I’ll be writing about the truffle hunting in due course so let’s concentrate on the dinner at Bodega Blecua which was the best truffle experience I’ve ever had. It kicked off in style with a selection of truffle-flavoured canaps including truffle flavoured macarons, parcels of truffle threads in lambs skein (sic), tartlets of pigs trotters and truffles (awesome) and best of all, truffle flavoured truffles of the satiny consistency of the best chocolate truffles. These were served with Tio Pepe (also owned by Viñas del Vero’s owner Gonzalez Byass) and V de V’s fragrant Gewürztraminer which I’m not sure I didn’t marginally prefer, to my surprise. (The 2009 is currently on offer at £6.49 at Majestic)

The first proper course was a glassful of truffles served with a hot broth which transformed it into truffle consommé followed by ‘Royal de Trufa with egg yolks and passion’. Fortunately this turned out not to be passion fruit as I had feared but a sumptous blend of truffles and pork fat of the consistency of creamy mash, scattered with yet more truffles. (I hadn’t thought of the combination of pork fat and truffles before but it’s a winner, let me tell you). With that we drank the 2010 Viñas del Vero Clarion, a rich, structured white about whose components they were curiously reticent but which seems to be Chardonnay, Gewürztraminer and Chenin Blanc.

That was followed by one of my favourite dishes of the meal, cardoons with oysters and almond sauce topped with a truffle shaving. Again a really imaginative and delicious combination of ingredients.

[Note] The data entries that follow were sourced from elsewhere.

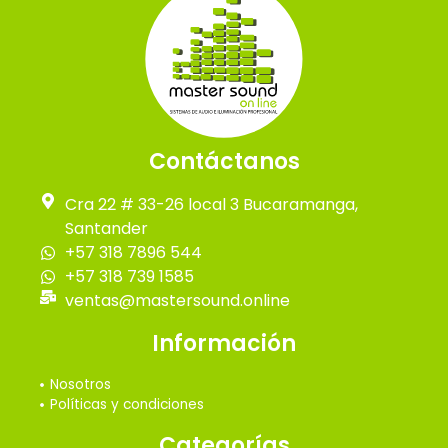
Contáctanos
Cra 22 # 33-26 local 3 Bucaramanga,
Santander
+57 318 7896 544
+57 318 739 1585
ventas@mastersound.online
Información
Nosotros
Políticas y condiciones
Categorías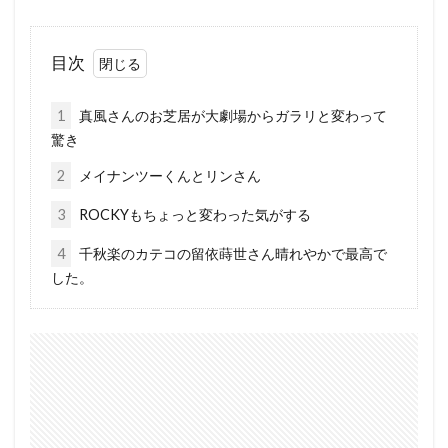
目次
1
真風さんのお芝居が大劇場からガラリと変わって
驚き
2
メイナンツーくんとリンさん
3
ROCKYもちょっと変わった気がする
4
千秋楽のカテコの留依蒔世さん晴れやかで最高で
した。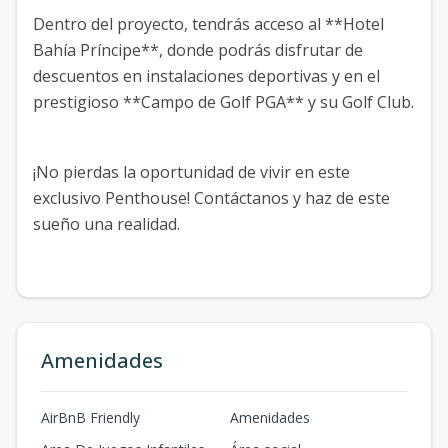
Dentro del proyecto, tendrás acceso al **Hotel
Bahía Príncipe**, donde podrás disfrutar de
descuentos en instalaciones deportivas y en el
prestigioso **Campo de Golf PGA** y su Golf Club.
¡No pierdas la oportunidad de vivir en este
exclusivo Penthouse! Contáctanos y haz de este
sueño una realidad.
Amenidades
AirBnB Friendly
Amenidades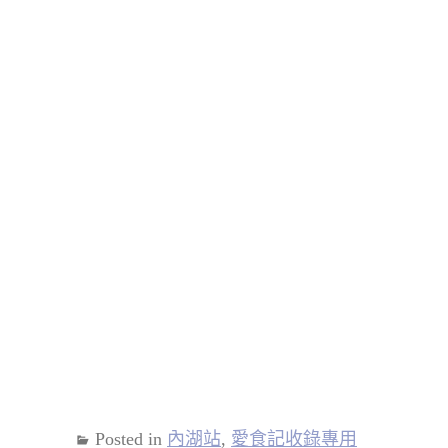
Posted in
內湖站
,
愛食記收錄專用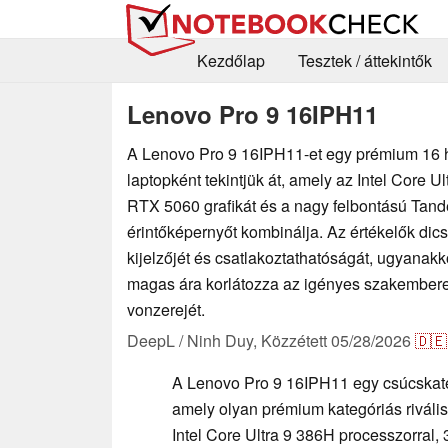
Kezdőlap
Tesztek / áttekintők
Lenovo Pro 9 16IPH11
A Lenovo Pro 9 16IPH11-et egy prémium 16 
laptopként tekintjük át, amely az Intel Core Ul
RTX 5060 grafikát és a nagy felbontású Ta
érintőképernyőt kombinálja. Az értékelők dicsé
kijelzőjét és csatlakoztathatóságát, ugyanak
magas ára korlátozza az igényes szakember
vonzerejét.
DeepL / Ninh Duy,
Közzétett
05/28/2026
🇩🇪
A Lenovo Pro 9 16IPH11 egy csúcskateg
amely olyan prémium kategóriás riváli
Intel Core Ultra 9 386H processzorra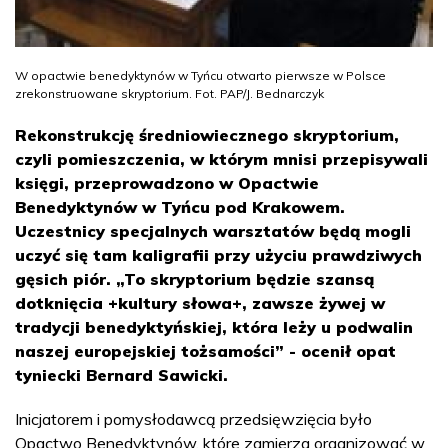
W opactwie benedyktynów w Tyńcu otwarto pierwsze w Polsce
zrekonstruowane skryptorium. Fot. PAP/J. Bednarczyk
Rekonstrukcję średniowiecznego skryptorium,
czyli pomieszczenia, w którym mnisi przepisywali
księgi, przeprowadzono w Opactwie
Benedyktynów w Tyńcu pod Krakowem.
Uczestnicy specjalnych warsztatów będą mogli
uczyć się tam kaligrafii przy użyciu prawdziwych
gęsich piór. „To skryptorium będzie szansą
dotknięcia +kultury słowa+, zawsze żywej w
tradycji benedyktyńskiej, która leży u podwalin
naszej europejskiej tożsamości” - ocenił opat
tyniecki Bernard Sawicki.
Inicjatorem i pomysłodawcą przedsięwzięcia było
Opactwo Benedyktynów, które zamierza organizować w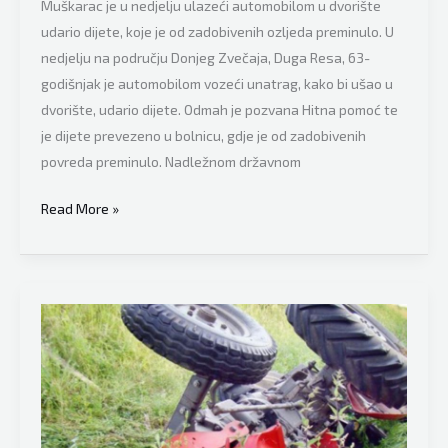
Muškarac je u nedjelju ulazeći automobilom u dvorište
udario dijete, koje je od zadobivenih ozljeda preminulo. U
nedjelju na području Donjeg Zvečaja, Duga Resa, 63-
godišnjak je automobilom vozeći unatrag, kako bi ušao u
dvorište, udario dijete. Odmah je pozvana Hitna pomoć te
je dijete prevezeno u bolnicu, gdje je od zadobivenih
povreda preminulo. Nadležnom državnom
Velika
Read More »
tragedija:
Djed
vozeći
unatrag
udario
dijete,
preminulo
je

This was served with a 2008 Clarion in magnum which suited the dish better than the younger fruitier vintage would have done.

They then brought on a potato ‘mushroom’ with ceps, a mound of fluffy truffle-infused mash moulded into a ... well, not a mushroom, more like a potato but fantastic anyway and a good match with the Blecua 2004 served in magnum.

Blecua is the flagship wine of Viñas del Vero - a blend of Cabernet Sauvignon, Merlot, Garnacha, and Tempranillo from seven different parcels and possibly one of the best wines you've never heard of. It has more warmth and generosity than many Bordeaux and more finesse and complexity than most Spanish reds. The '04 also went perfectly with the next course, a truffle infused risotto topped with an outrageous amount of truffles.

By this stage even I was almost truffled out but just about found room for a mouthful or two of veal shanks with truffle sauce and chestnut purée (particularly good with the richer, more complex Blecua 2005) and some local truffled cheese.

And I didn’t make much impact on either of the two interesting desserts - a semi-frozen cylinder of something faintly ice creamy with amaretti crumbs and ‘snow truffles’ on muscovado cream, a truffle-inspired but, to some relief, not truffle-flavoured finale.

The general conclusion? That truffle dinners could be a lot more inventive than they generally are, that Spanish cuisine, dare I say it, has a lot to teach the French and that truffles can take younger, fruitier wines than you might imagine. Quite an experience.

The event I went to was a private one but If you want to sample chef Carmelo Bosque’s cooking go to his restaurant La Taberna de Lillas Pastia it’s in Huesca. It specialises in truffles and has a Michelin star. Tel: +34 974 211 691.

I attended the dinner as a guest of Gonzalez Byass.